-- Start Document extract --
This paper examines the factors that contributed to the rise in the Canadian dollar in 2003. It contains three main sections. The first provides a brief overview of the modern history of the Canadian dollar up to the beginning of the current period of appreciation. The second considers several factors known to affect the exchange rate. The third section focuses on the key factors that economists believe are contributing to the current rise in the Canadian dollar. A conclusion follows.
The modern era of the Canadian dollar – when market forces of supply and demand determined its value – began in 1950 with the decision to remove all exchange rate controls and “float” the currency on international markets. That decision was made in response to growing concerns about inflationary pressures in Canada and a rising level of foreign indebtedness.
Prior to 1950, the Canadian dollar had been fixed relative to the US dollar at a value of 90.91 cents US(1) With exchange rate controls removed, the dollar quickly rose, trading at a premium to the US dollar through most of the 1950s and reaching a high of US$1.06 in 1957. Canada’s initial success with a flexible exchange rate provided a model for the rest of the world when the system of fixed exchange rates finally collapsed in the early 1970s.(2)
Canada’s first experiment with a floating exchange rate lasted 12 years. In 1962, prompted by concerns that the dollar was overvalued, a new fixed rate of 92.5 cents US was introduced. This rate was maintained until 1970, when a combination of high interest rates (intended to control surging inflation), rising commodity prices and strong demand for Canadian exports all resulted in substantial capital inflows into Canada. Because this inflow of money was undermining the efforts to combat inflation and placing considerable stress on the level fixed for the exchange rate, Canada re-floated the currency to ease the pressure.(3) The effect was immediate. The Canadian dollar rose sharply, to about 97 cents US, and continued to appreciate, reaching a high of US$1.0443 in 1974.
Canada has maintained a floating exchange rate since that time. Since the mid-1970s, however, the Canadian dollar has experienced a long-term decline relative to the US dollar. In 1976, the Canadian dollar was trading at about par with the US dollar, but fell from about US$1.01 to 76 cents US over the next 10 years. This trend was reversed temporarily in the late 1980s and early 1990s, when the dollar rose from a low of 71 cents US in 1986 to over 87 cents in 1991. However, this rise proved to be short-lived. A wide range of factors contributed to the dollar’s fall to a low of about 62.5 cents US in April 2002.
Like any other traded good, the value of the Canadian dollar relative to the US dollar – or to any other currency, for that matter – is determined by the interaction of the forces of supply and demand. Any factor that increases (or decreases) demand for the Canadian dollar, or that decreases (increases) demand for foreign currency, will place upward (downward) pressure on the exchange rate.(4) Similarly, factors that increase (decrease) the relative supply of the Canadian dollar will push the exchange rate lower (higher).
Economic theory and empirical evidence have identified a number of factors known to affect movements in exchange rates. In isolation, these have a predictable effect on currency values. However, since many economic variables are closely interconnected, they rarely, if ever, act in isolation from one another. This makes anticipating or explaining movements in exchange rates notoriously difficult, a difficulty exacerbated by the fact that many factors known to affect currency values are evident only in hindsight. Furthermore, these factors are often themselves affected by movements in exchange rates. In other words, while the Canadian dollar moves in response to prevailing economic conditions, it influences those conditions as well.
-- End Document extract --
-- Start Listed entries --
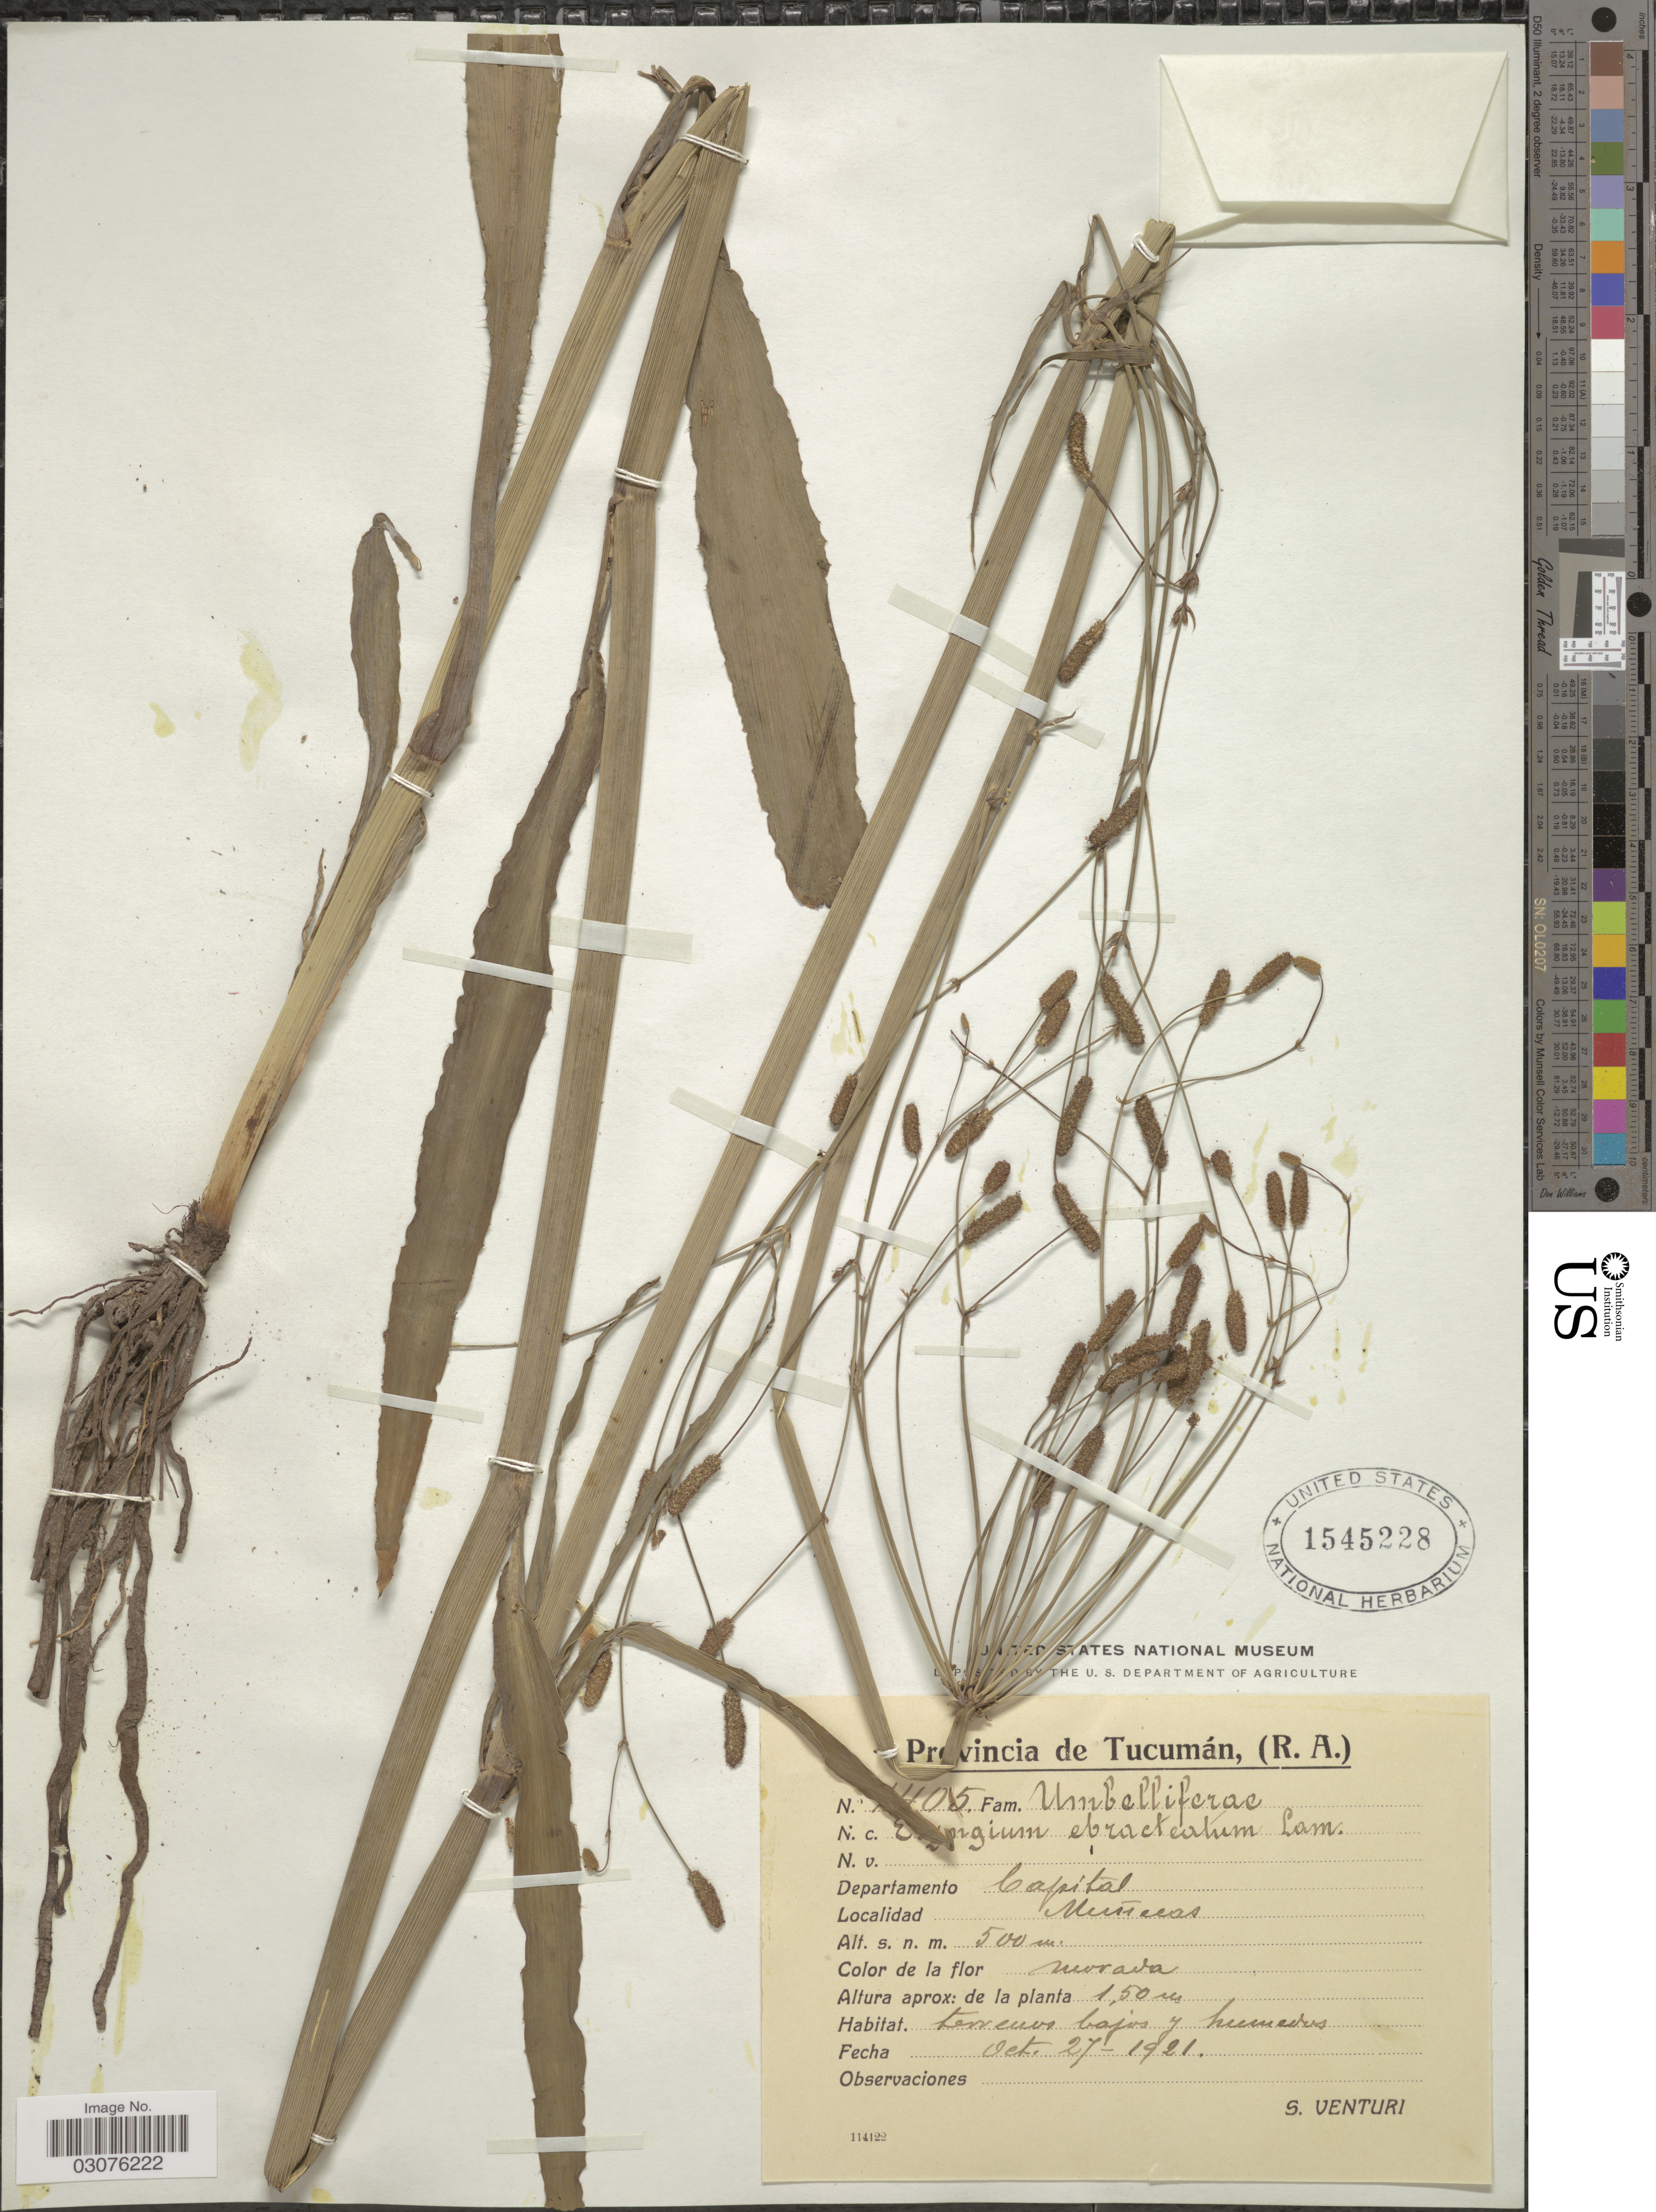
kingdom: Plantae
-- End Listed entries --
-- Start Listed entries --
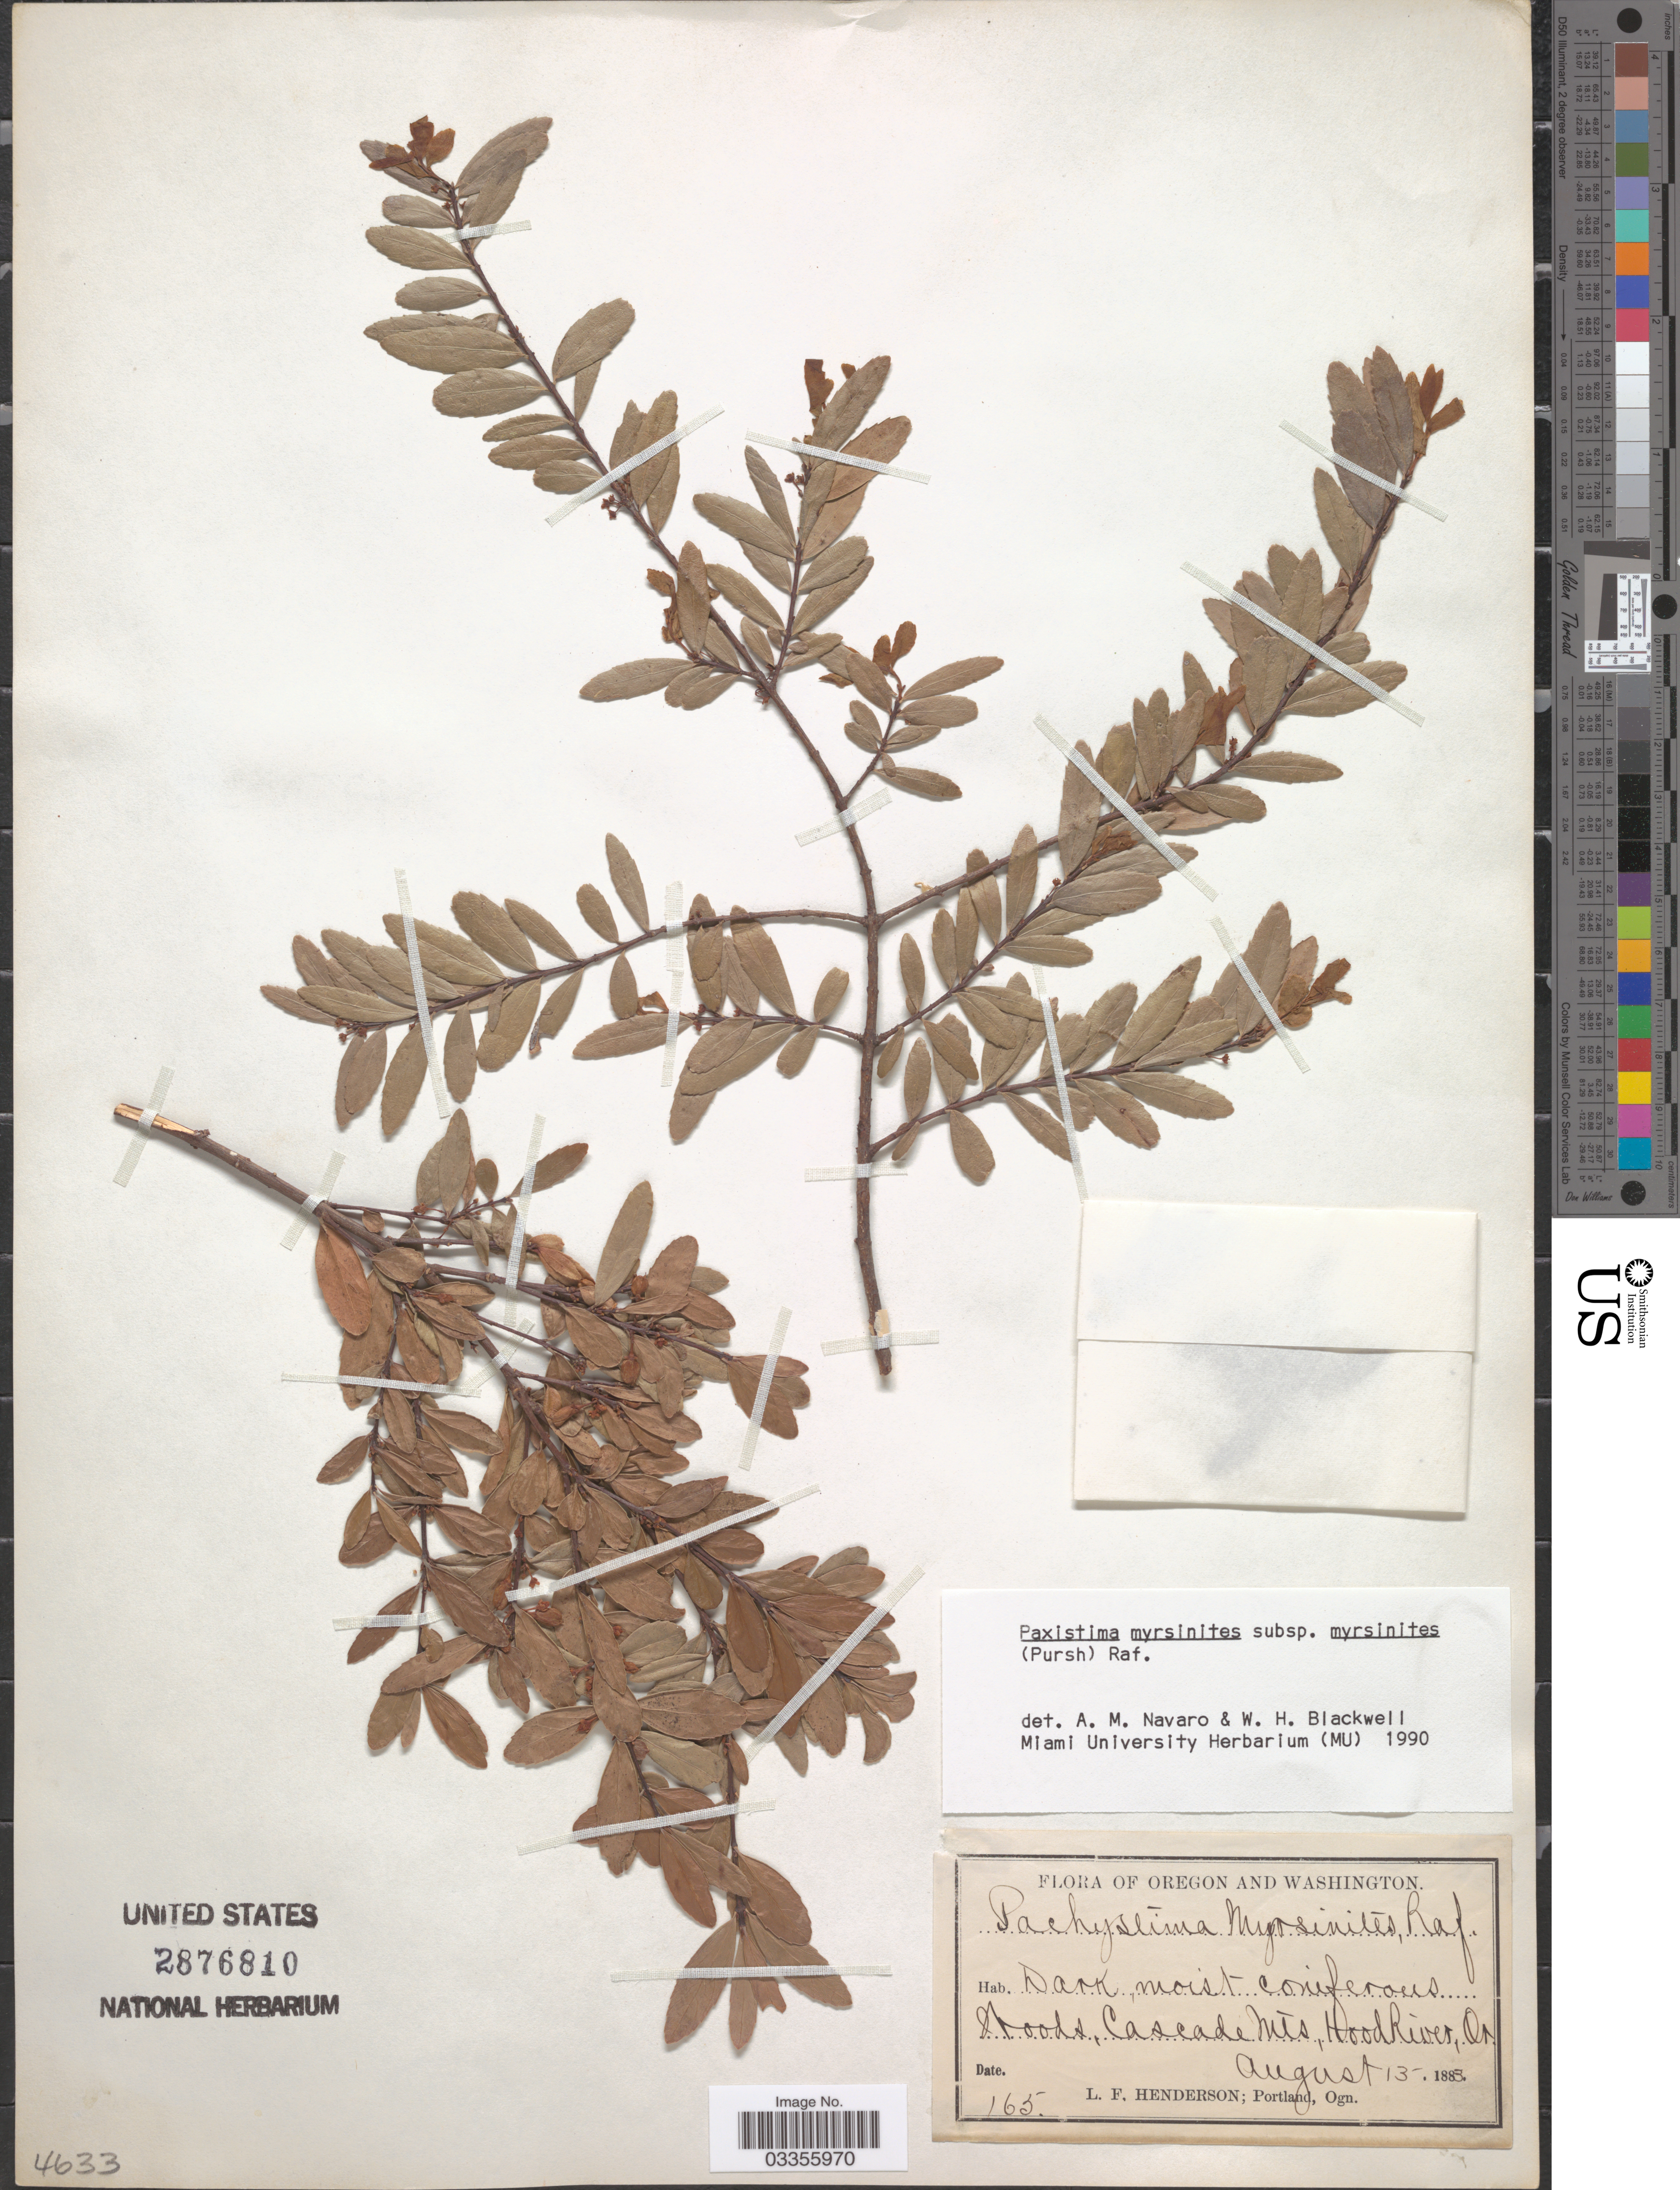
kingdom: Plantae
-- End Listed entries --
To-do list:
**A.** Retype the Canadian dollar passage word for word, starting at "Like any other" and ending at "rate lower (higher).".
**B.** Pick up the Canadian dollar passage right after its last sentence and keep writing it.

Answers below:
**A.**
Like any other traded good, the value of the Canadian dollar relative to the US dollar – or to any other currency, for that matter – is determined by the interaction of the forces of supply and demand. Any factor that increases (or decreases) demand for the Canadian dollar, or that decreases (increases) demand for foreign currency, will place upward (downward) pressure on the exchange rate.(4) Similarly, factors that increase (decrease) the relative supply of the Canadian dollar will push the exchange rate lower (higher).

**B.**
In general, the value of the Canadian dollar relative to the US dollar is influenced by two distinct categories of catalyst. The first is domestic or comparative factors – fundamental economic conditions in Canada, especially relative to those in the United States. The second is external factors – those over which Canada or Canadian policy have little to no influence. It should be borne in mind that while each individual factor has a predictable effect on the exchange rate, this cause-and-effect relationship is clouded by the presence of other economic influences that may magnify, or even offset, the predicted outcome. Indeed, in some cases, certain historic indicators have pointed to a stronger (or weaker) dollar, when in fact the reverse occurred over that period.
Perhaps the most significant domestic influence on the Canadian dollar is the relative health of the Canadian economy. A strong economy makes Canada an attractive place to invest in because of the promise of solid financial returns. This raises demand for Canadian dollars, which in turn raises their price on international markets. Conversely, weak economic growth reduces the attractiveness of investing in Canada and thus lowers demand for, and the value of, the Canadian dollar.
In discussing the Canada–US exchange rate, however, it is important to note that the strength of the Canadian economy is a relative measure. If robust growth in Canada were matched by comparable strength in the United States, then there would be little effect on demand for the Canadian dollar relative to the US dollar.(5) Similarly, economic weakness in Canada could in fact place upward pressure on the dollar if the performance of the US economy were significantly weaker still.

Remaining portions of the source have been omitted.